FORT WORTH -- Retired city employees need 75 percent of their former salaries and must be assured up to 3 percent annual cost-of-living increases if they are to have an adequate retirement, says a consultant's report released Tuesday.
But as city and pension leaders met to begin discussions of retirement funding issues, Mayor Betsy Price put one "not real negotiable" item on the table: The city won't hike its contribution to the Employees' Retirement Fund.
It already contributes 20 percent of its payroll, Price said.
"We simply cannot ask our citizens to put any more in," she said.
At the start of the meeting, though, Price extended an olive branch to a roomful of longtime adversaries who have been at odds over how to ensure that the pension fund is in good condition.
"We don't need a war; we don't need anybody fanning flames ...," Price told the group of about 50 at the Ella Mae Shamblee Library. "We need to move the ball down the middle."
The tensions result from competing interests. Pension leaders want to ensure secure retirements for thousands of Fort Worth employees, including police and firefighters. City Council members, administrators and the mayor have to answer to taxpayers who have had to shore up any shortages in the fund.
The $1.7 billion pension fund has been grappling with ailments similar to those plaguing other defined-benefit retirement plans. Its unfunded liability stands at about $578 million. That is the money it lacks to pay off long-term obligations.

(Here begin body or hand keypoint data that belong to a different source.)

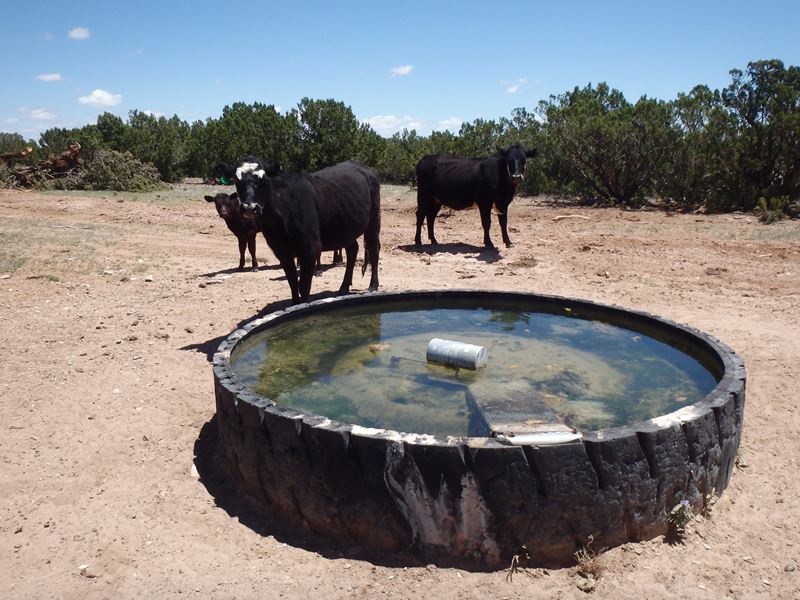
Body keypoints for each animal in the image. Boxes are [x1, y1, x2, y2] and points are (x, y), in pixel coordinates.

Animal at [219, 157, 382, 304]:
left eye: (263, 179)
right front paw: (294, 303)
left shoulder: (310, 248)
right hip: (346, 228)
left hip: (374, 220)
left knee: (374, 250)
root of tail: (362, 166)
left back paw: (373, 286)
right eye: (237, 180)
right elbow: (292, 283)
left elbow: (303, 286)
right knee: (352, 250)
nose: (249, 208)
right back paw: (343, 287)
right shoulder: (281, 251)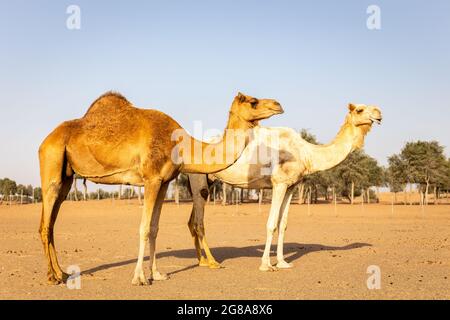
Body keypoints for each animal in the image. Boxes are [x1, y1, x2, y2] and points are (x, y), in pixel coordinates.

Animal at [40, 91, 284, 284]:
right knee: (45, 223)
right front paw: (139, 278)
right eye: (253, 101)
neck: (180, 145)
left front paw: (156, 274)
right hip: (52, 165)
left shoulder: (164, 182)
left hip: (67, 177)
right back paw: (53, 277)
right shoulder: (151, 179)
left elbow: (155, 228)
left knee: (51, 223)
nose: (278, 104)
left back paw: (62, 273)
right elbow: (144, 228)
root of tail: (45, 141)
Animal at [188, 104, 382, 272]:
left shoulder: (291, 186)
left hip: (209, 179)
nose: (379, 113)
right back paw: (211, 262)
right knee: (198, 222)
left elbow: (283, 224)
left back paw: (202, 261)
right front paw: (266, 265)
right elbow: (271, 224)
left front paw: (282, 262)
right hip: (198, 177)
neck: (306, 153)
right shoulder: (279, 183)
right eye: (359, 109)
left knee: (192, 221)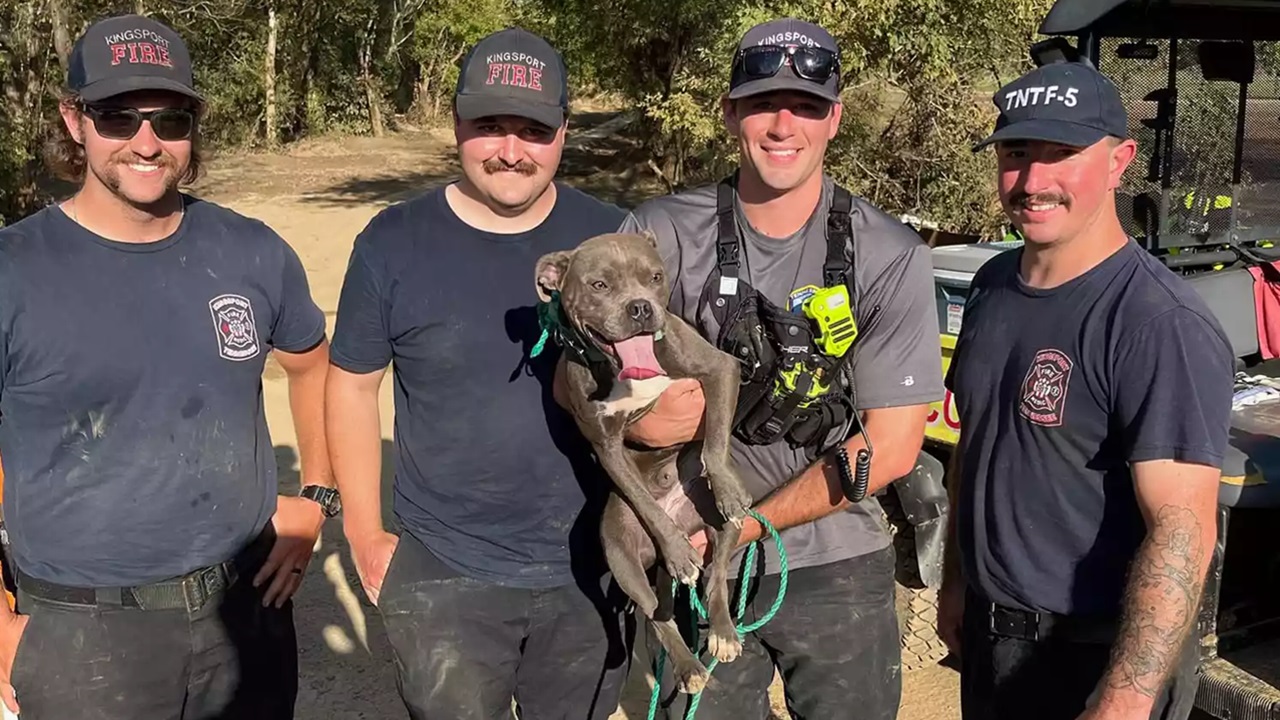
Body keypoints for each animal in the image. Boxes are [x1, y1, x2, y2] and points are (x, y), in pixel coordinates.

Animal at [535, 229, 752, 691]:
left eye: (655, 277)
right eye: (600, 285)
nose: (640, 307)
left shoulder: (720, 369)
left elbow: (713, 442)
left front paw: (726, 485)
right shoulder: (606, 444)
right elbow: (645, 501)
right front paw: (677, 548)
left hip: (724, 525)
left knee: (716, 580)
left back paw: (724, 633)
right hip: (622, 556)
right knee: (656, 614)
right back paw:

After an 11 percent rate of return in the last year, the fund gained some ground. But it still has to "smooth in" losses from the 2008 market crash.
To improve its funding level, the city almost doubled its contributions for several years, among other moves. The city has a say over its contribution levels, but the fund is also supported by employee contributions and by investment returns.
One source of contention has been projections of investment returns.
The city's actuary has called the fund's assumed rate of return "aggressive" and said it exceeds most other state municipal funds, which assume a rate of about 8 percent. A concern is that investment returns will not return to levels achieved before 2000.
But the consultant, William B. Fornia, an actuary with Pension Trustee Advisors of Colorado, said the fund's 8.25 percent assumed annual rate of return and other calculations are "reasonable" and "supportable" in the long term.
The projection is "in the middle of the pack" compared with other pension funds, Fornia said.
But Fornia warned that market volatility could decrease funding in the future.
At present, the fund's unfunded liability could be eliminated in about 19 years -- what's referred to as the amortization period. That's healthy: 30 years is the maximum recommended.
But the fund's amortization period will change next year, he said, and it is very likely that within five years, the amortization period will become "infinite," as before. An infinite amortization period means that the fund can never meet its obligations.
The consultant, who is expected to work with city and pension leaders through the next year, said Price's goal of no taxpayer increases appears doable. But more study is needed, he said.
Fornia also said employees need to be able to maintain their standard of living and purchasing power in retirement, with the adequacy and fairness of pension benefits as key considerations. Employees may need 75 percent of the pay they earned working, plus annual cost-of-living increases, the consultant's report said.
Overall, R. Paul Schrader, also of the consultant firm, said it's important that pension and city leaders agree on which conditions are unacceptable and not "wait until there's a crisis."
Employees and pension leaders said they understand the city's dilemma and obligation to taxpayers. But they emphasized a buzzword of the meeting: fairness.
"We urge you consider changes based on facts and fairness," said Billy Samuel, board chairman of the pension fund.
City and pension fund leaders invited Pension Trustee Advisors to referee sessions in which the two groups could hash out proper benefit structures, pension calculations, long-term projections and other data.
The consultants said they will share best practices. They also released a Fort Worth employee survey that showed mixed views on requirements for certain employees or new ones to have reduced benefits and pay higher contributions. Some pension leaders said this method would unfairly require some employees to "supplement" the retirements of others.
Councilman Sal Espino emphasized that his constituents want to see employees increase their contributions. Employees would have to vote to do so.
"That needs to be on the table," Espino said, "because I do think the expectation from citizens is that the city stepped up and put more skin in the game and employees need to do that."
Price agreed. "There's got to be some personal responsibility as well as the city's share with this."
But others, including two representatives of employee groups, said that the city's contribution increase was a catch-up after years of reduced contributions and that the public must realize that.
If residents knew that, said pension fund board member Kimberly Britton, "they might not be as adamant."
But she added, "Most people know employees are going to have to contribute a little bit more."
The next meeting between city and pension fund leaders is planned for January. "This is the beginning of looking at the pension fund; ... this is not the end," Price said.